Ce taux de lésion du ligament croisé antérieur nous a interpellé au niveau médical et bien entendu on essaie de diminuer cette fréquence en agissant sur ces différentes causes. La Fédération Française de Football a été très interpellée, a lancé beaucoup d'études et a établi un protocole qui s'appelle le protocole FIFA 11+, que vous pouvez trouver sur internet, spécifique au football mais qui peut être utilisé dans les autres sports également, où on essaie d'intervenir sur différents facteurs. Il s'agit d'un protocole qu'on introduit pendant l'échauffement essentiellement, avec des exercices qui sont ludiques et qui vont intervenir sur ces différents composants, que ce soit sur la force musculaire, sur les propriétés neuromusculaires, sur le travail proprioceptif et le contrôle des réceptions lors des différents appuis. Autre point sur lequel on doit faire attention, c'est le profil hormonal.
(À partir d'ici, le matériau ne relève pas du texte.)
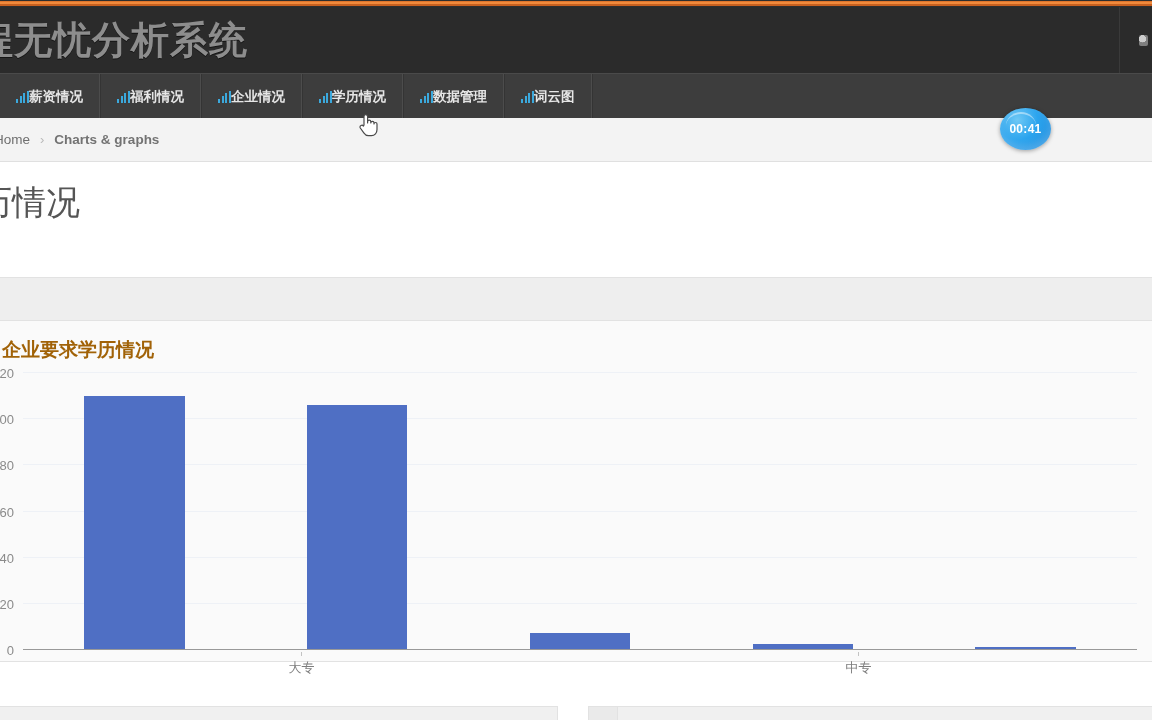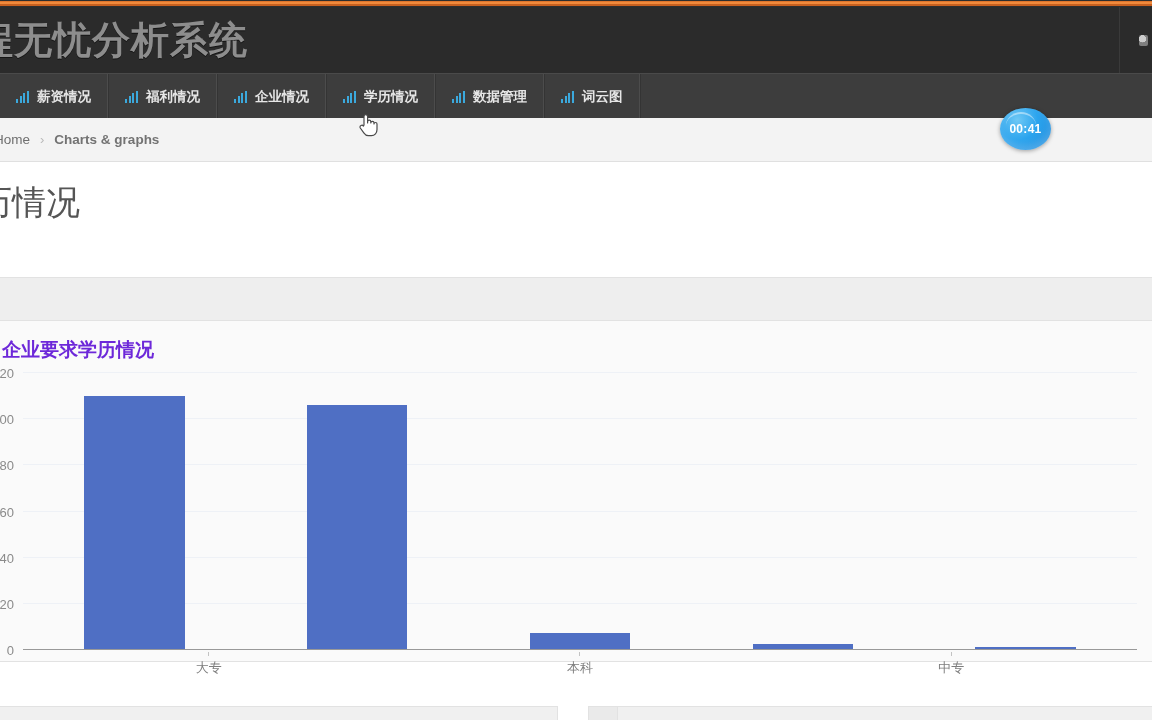"薪资情况" .nav-item { gap: 8px -> 0 }
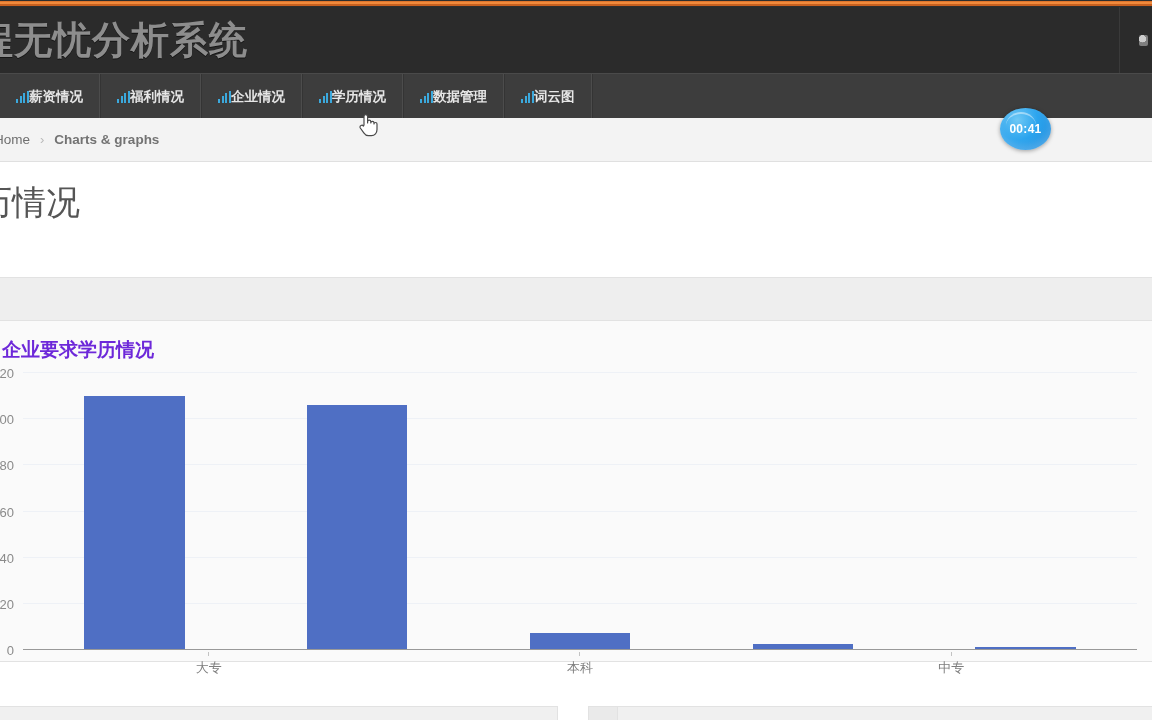"企业要求学历情况" .chart-title { color: #6d28d9 -> #a16207 }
On a vu qu'il y avait un rôle très important du taux d'œstrogène en fonction du cycle sur l'incidence des ligaments croisés antérieurs, des ruptures du ligament croisé antérieur. Les études sont toujours en cours actuellement à ce niveau là et insistent sur l'importance du suivi gynécologique des sportives. Effectivement, en fonction du jour du cycle, les entraînements vont parfois être modifiés pour essayer de diminuer les risques à l'entraînement, lorsqu'on est entre le 10ème et le 14ème jour du cycle. Et puis, deuxièmement, une consultation gynécologique avec des gynécologues qui sont maintenant formés spécifiquement dans le domaine du sport. J'insiste beaucoup là-dessus parce que je pense qu'il est très important que les jeunes sportives aient un suivi gynécologique qui soit instauré pour pouvoir tenir en compte ces différents paramètres.
Bien entendu tout ceci ne doit pas faire interrompre la pratique du sport parce qu'il y a beaucoup d'avantages à pratiquer du sport à tout point de vue. Le protocole qui a été mis en place par la Fédération Française de Football a permis une très nette diminution des lésions du ligament croisé antérieur. Moyennant ces précautions, c'est-à-dire les exercices de prévention, le suivi gynécologique, bien entendu, la pratique du sport doit continuer et est très positive, avec une nette diminution des incidences du ligament croisé antérieur.